:: SOURCE MATERIAL ::

:::

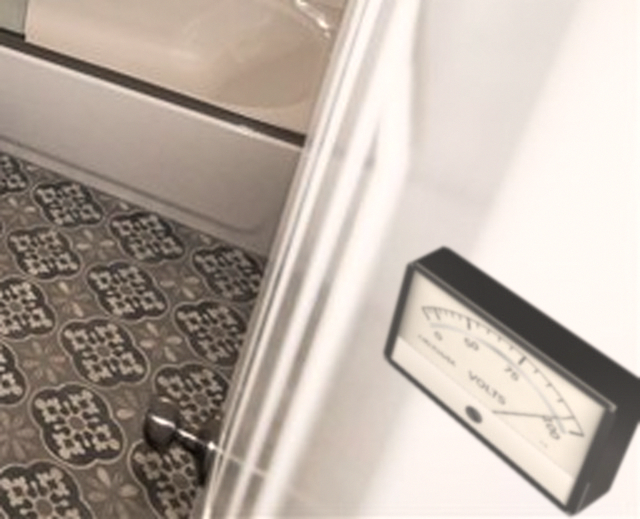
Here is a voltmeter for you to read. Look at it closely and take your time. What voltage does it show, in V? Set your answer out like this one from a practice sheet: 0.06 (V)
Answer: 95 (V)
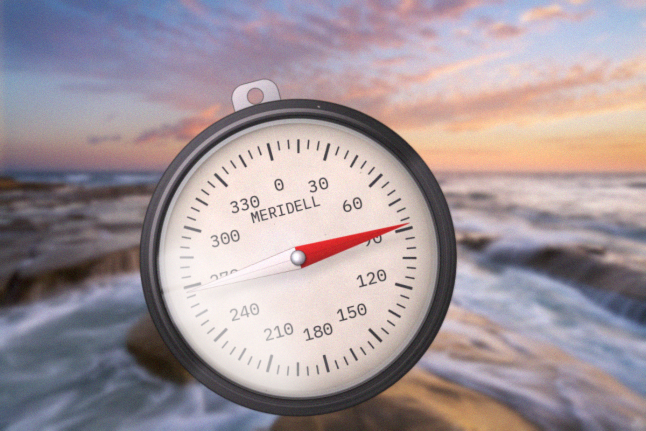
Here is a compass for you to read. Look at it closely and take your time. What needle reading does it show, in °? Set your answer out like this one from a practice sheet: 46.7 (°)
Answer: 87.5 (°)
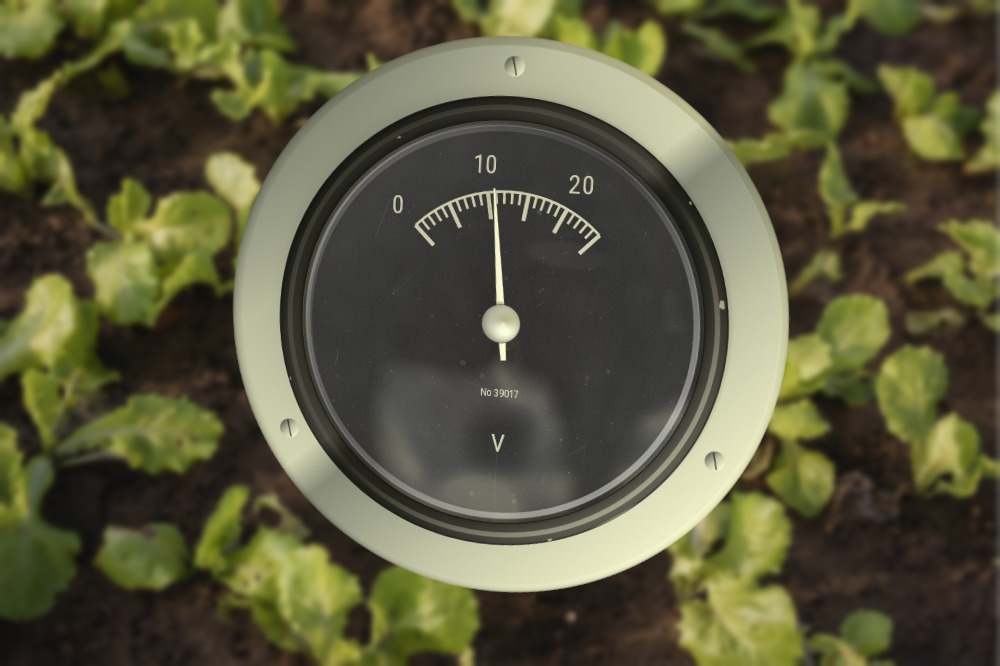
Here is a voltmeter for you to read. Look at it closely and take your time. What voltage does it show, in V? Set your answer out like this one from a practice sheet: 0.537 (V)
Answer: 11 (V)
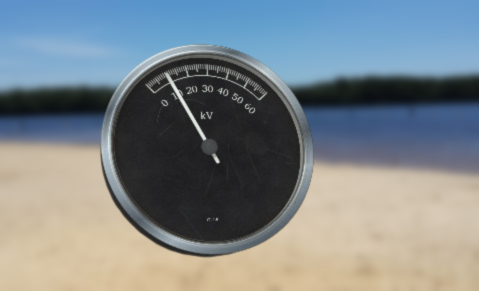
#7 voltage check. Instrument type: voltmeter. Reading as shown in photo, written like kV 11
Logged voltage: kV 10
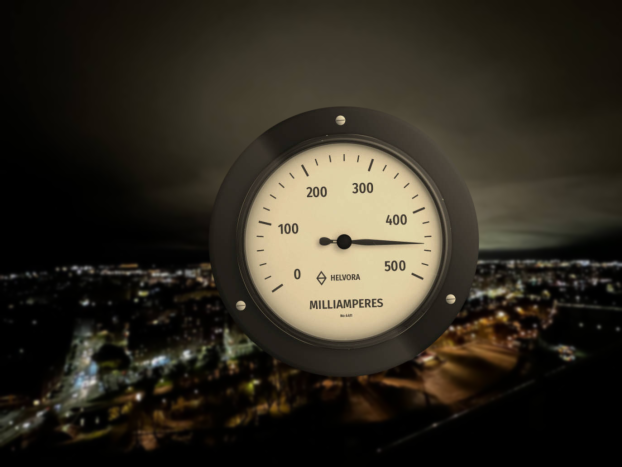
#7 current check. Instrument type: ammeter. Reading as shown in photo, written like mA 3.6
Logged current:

:::

:: EXERCISE GOAL ::
Convert every line of the records above into a JSON list of strings, one string per line, with blank lines dropped. Leave out the picture lines.

:: SOLUTION TO THIS EXERCISE ::
[
  "Here is a voltmeter for you to read. Look at it closely and take your time. What voltage does it show, in V? Set your answer out like this one from a practice sheet: 0.06 (V)",
  "Answer: 95 (V)",
  "Here is a compass for you to read. Look at it closely and take your time. What needle reading does it show, in °? Set your answer out like this one from a practice sheet: 46.7 (°)",
  "Answer: 87.5 (°)",
  "Here is a voltmeter for you to read. Look at it closely and take your time. What voltage does it show, in V? Set your answer out like this one from a practice sheet: 0.537 (V)",
  "Answer: 11 (V)",
  "#7 voltage check. Instrument type: voltmeter. Reading as shown in photo, written like kV 11",
  "Logged voltage: kV 10",
  "#7 current check. Instrument type: ammeter. Reading as shown in photo, written like mA 3.6",
  "Logged current:"
]